Using integral images
Inside an integral image, each pixel value is the sum of all the pixels that were above it and on its left in the original image.
The top-left pixel value in the integral image is thus 0, and the bottom-rightmost pixel of the integral image has thus the sum of all the original pixels for value.
Then, you just need to remark that the box blur is equal to the sum of all the pixels inside a given rectangle (not originating in the top-lefmost pixel of the image) and apply the following simple geometric reasoning.
If you have a rectangle with corners ABCD (top left, top right, bottom left, bottom right), then the value of the box filter is given by:
boxFilter(ABCD) = A + D - B - C,
where A, B, C, D is a shortcut for IntegralImagePixelAt(A) (B, C, D respectively).
Integral images in SURF
SURF is not using box blurs of sizes 9x9, etc. directly.
What it uses instead is several orders of Gaussian derivatives, or Haar-like features.
Let's take an example. Suppose you are to compute the 9x9 filters output. This corresponds to a given sigma, hence a fixed scale/octave.
The sigma being fixed, you center your 9x9 window on the pixel of interest. Then, you compute the output of the 2nd order Gaussian derivative in each direction (horizontal, vertical, diagonal).
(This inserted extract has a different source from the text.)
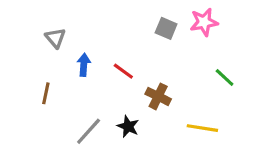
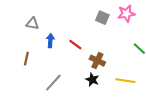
gray triangle: (55, 38) -> (32, 24), turned -40
black star: (128, 126) -> (92, 80), moved

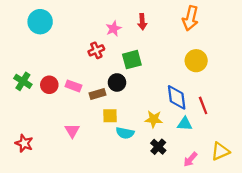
The Fig. 1 in the paper gives you an illustration of the vertical and diagonal filters.
The Hessian determinant
There is a factor to take into account the scale differences. Let's believe the paper that the determinant is equal to:
Det = DxxDyy - (0.9 * Dxy)^2.
Finally, the determinant is given by: Det = DxxDyy - 0.81*Dxy^2.
Look at page 17 of this document
http://www.sci.utah.edu/~fletcher/CS7960/slides/Scott.pdf
If you made a code for normal Gaussian 2D convolution, just use the box filter as a Gaussian kernel and the input image will be the same original image not integral image. The results from this method will be same with the one you asked.